On Serverless Observability projects and Elastic Cloud Hosted deployments, you can replace the elasticsearch/otel exporter with the Elastic Cloud Managed OTLP Endpoint, which accepts OTLP data directly and uses an APM-scoped API key. For more details, refer to Elastic Cloud Managed OTLP Endpoint (mOTLP).

If your Fleet Server uses a self-signed certificate or a certificate from a non-public Certificate Authority (CA), you need to configure the OpAMP extension to trust it.

When Fleet Server uses a certificate signed by a private CA, provide the CA certificate to your OTel Collector:

extensions:
  opamp:
    server:
      http:
        endpoint: https://fleet-server:8220/v1/opamp
        tls:
          ca_file: /path/to/ca.crt
        headers:
          Authorization: ApiKey <fleet-enrollment-api-key>
    instance_uid: <instance-uid>

service:
  extensions: [opamp]
		
  1. Replace /path/to/ca.crt with the path to your CA certificate file.

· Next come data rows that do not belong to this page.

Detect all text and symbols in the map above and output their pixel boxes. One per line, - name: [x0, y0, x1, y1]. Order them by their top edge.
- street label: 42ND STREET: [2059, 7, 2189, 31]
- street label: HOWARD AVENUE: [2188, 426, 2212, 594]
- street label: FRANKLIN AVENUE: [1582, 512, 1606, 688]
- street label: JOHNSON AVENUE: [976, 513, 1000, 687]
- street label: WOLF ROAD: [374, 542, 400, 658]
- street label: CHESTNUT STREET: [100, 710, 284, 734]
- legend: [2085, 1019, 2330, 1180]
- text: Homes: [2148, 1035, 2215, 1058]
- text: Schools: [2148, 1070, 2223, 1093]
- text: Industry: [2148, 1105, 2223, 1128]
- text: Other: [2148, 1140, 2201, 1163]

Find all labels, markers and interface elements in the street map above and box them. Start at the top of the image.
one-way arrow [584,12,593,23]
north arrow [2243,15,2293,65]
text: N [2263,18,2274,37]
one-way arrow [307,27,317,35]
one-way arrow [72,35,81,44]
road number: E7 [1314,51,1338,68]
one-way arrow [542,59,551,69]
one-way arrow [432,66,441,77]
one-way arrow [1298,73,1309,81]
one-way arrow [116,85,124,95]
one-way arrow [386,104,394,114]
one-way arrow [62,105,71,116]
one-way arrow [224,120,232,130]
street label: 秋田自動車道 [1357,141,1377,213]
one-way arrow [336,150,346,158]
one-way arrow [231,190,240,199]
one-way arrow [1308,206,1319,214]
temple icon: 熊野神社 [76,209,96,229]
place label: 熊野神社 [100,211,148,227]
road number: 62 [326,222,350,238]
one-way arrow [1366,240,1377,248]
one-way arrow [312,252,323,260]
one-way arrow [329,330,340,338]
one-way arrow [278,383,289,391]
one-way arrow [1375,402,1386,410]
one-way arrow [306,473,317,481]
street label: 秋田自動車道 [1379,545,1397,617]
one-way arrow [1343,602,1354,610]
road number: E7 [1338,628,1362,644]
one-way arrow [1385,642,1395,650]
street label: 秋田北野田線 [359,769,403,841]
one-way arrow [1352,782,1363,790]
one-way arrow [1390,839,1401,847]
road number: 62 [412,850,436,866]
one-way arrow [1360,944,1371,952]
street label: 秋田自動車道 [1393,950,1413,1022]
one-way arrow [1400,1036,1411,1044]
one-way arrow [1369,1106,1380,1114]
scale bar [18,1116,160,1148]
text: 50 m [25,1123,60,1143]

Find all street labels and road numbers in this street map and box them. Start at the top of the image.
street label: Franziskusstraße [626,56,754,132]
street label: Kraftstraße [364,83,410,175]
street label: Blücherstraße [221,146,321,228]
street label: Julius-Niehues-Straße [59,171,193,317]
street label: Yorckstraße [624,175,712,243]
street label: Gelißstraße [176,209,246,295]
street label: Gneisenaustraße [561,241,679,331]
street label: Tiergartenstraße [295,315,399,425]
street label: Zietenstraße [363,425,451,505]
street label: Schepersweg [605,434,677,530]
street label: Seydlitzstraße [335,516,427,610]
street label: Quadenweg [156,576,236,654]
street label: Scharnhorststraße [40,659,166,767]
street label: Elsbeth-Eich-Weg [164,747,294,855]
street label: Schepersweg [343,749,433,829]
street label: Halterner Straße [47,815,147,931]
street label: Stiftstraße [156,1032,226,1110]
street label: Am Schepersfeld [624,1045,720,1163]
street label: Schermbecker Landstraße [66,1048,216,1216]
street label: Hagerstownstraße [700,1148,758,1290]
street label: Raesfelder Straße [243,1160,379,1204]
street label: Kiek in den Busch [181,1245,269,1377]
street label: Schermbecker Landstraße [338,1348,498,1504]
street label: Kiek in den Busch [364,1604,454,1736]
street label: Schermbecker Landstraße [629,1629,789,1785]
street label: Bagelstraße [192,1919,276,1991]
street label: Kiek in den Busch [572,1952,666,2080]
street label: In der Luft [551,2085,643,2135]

For testing purposes only, you can skip TLS certificate verification:

extensions:
  opamp:
    server:
      http:
        endpoint: https://fleet-server:8220/v1/opamp
        tls:
          insecure_skip_verify: true
        headers:
          Authorization: ApiKey <fleet-enrollment-api-key>
    instance_uid: <instance-uid>

service:
  extensions: [opamp]
		
  1. Set to true to skip TLS certificate verification.
Warning

Using insecure_skip_verify: true skips TLS certificate verification and makes your connection vulnerable to man-in-the-middle attacks. Only use this for testing in isolated environments, never in production.